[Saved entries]
········

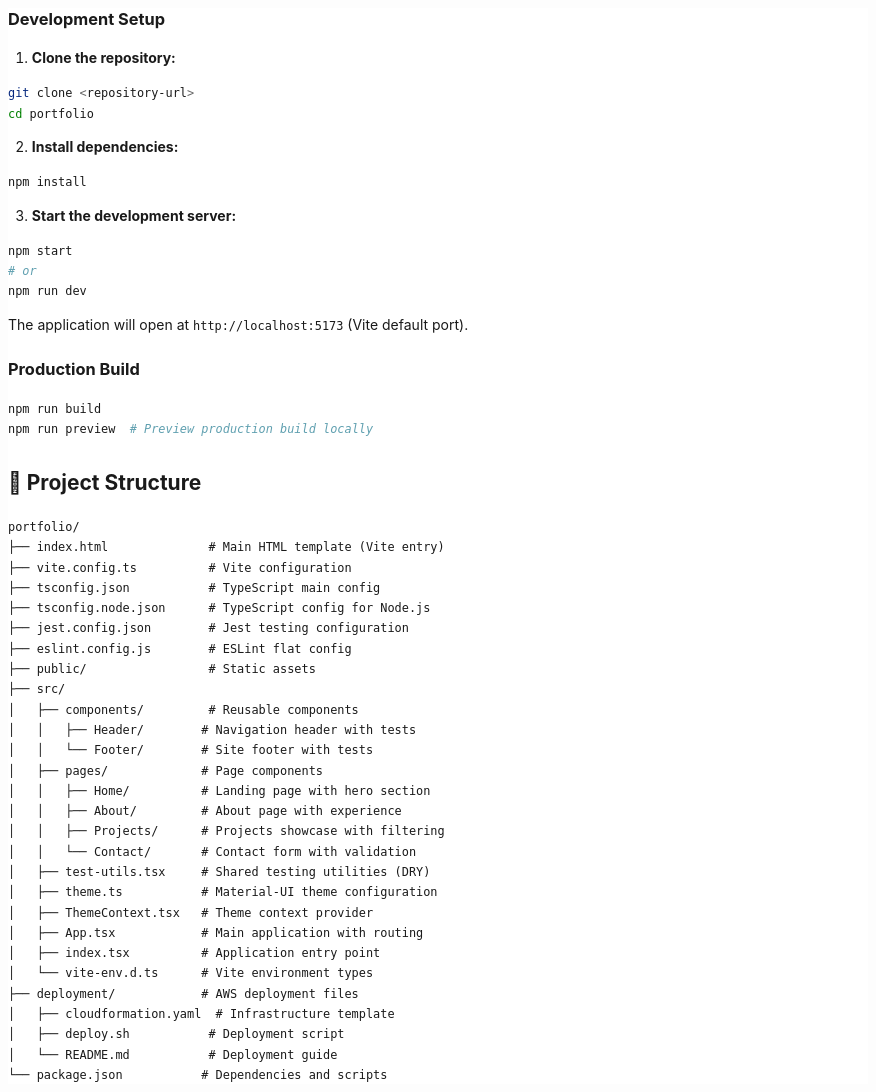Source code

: ### Development Setup

1. **Clone the repository:**
```bash
git clone <repository-url>
cd portfolio
```

2. **Install dependencies:**
```bash
npm install
```

3. **Start the development server:**
```bash
npm start
# or
npm run dev
```

The application will open at `http://localhost:5173` (Vite default port).

### Production Build

```bash
npm run build
npm run preview  # Preview production build locally
```

## 📁 Project Structure

```
portfolio/
├── index.html              # Main HTML template (Vite entry)
├── vite.config.ts          # Vite configuration
├── tsconfig.json           # TypeScript main config
├── tsconfig.node.json      # TypeScript config for Node.js
├── jest.config.json        # Jest testing configuration
├── eslint.config.js        # ESLint flat config
├── public/                 # Static assets
├── src/
│   ├── components/         # Reusable components
│   │   ├── Header/        # Navigation header with tests
│   │   └── Footer/        # Site footer with tests
│   ├── pages/             # Page components
│   │   ├── Home/          # Landing page with hero section
│   │   ├── About/         # About page with experience
│   │   ├── Projects/      # Projects showcase with filtering
│   │   └── Contact/       # Contact form with validation
│   ├── test-utils.tsx     # Shared testing utilities (DRY)
│   ├── theme.ts           # Material-UI theme configuration
│   ├── ThemeContext.tsx   # Theme context provider
│   ├── App.tsx            # Main application with routing
│   ├── index.tsx          # Application entry point
│   └── vite-env.d.ts      # Vite environment types
├── deployment/            # AWS deployment files
│   ├── cloudformation.yaml  # Infrastructure template
│   ├── deploy.sh           # Deployment script
│   └── README.md           # Deployment guide
└── package.json           # Dependencies and scripts
```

········

Identify each line in the records above that contains the word "tsconfig", and copy it out in full.

* [Answer to this task]:
├── tsconfig.json           # TypeScript main config
├── tsconfig.node.json      # TypeScript config for Node.js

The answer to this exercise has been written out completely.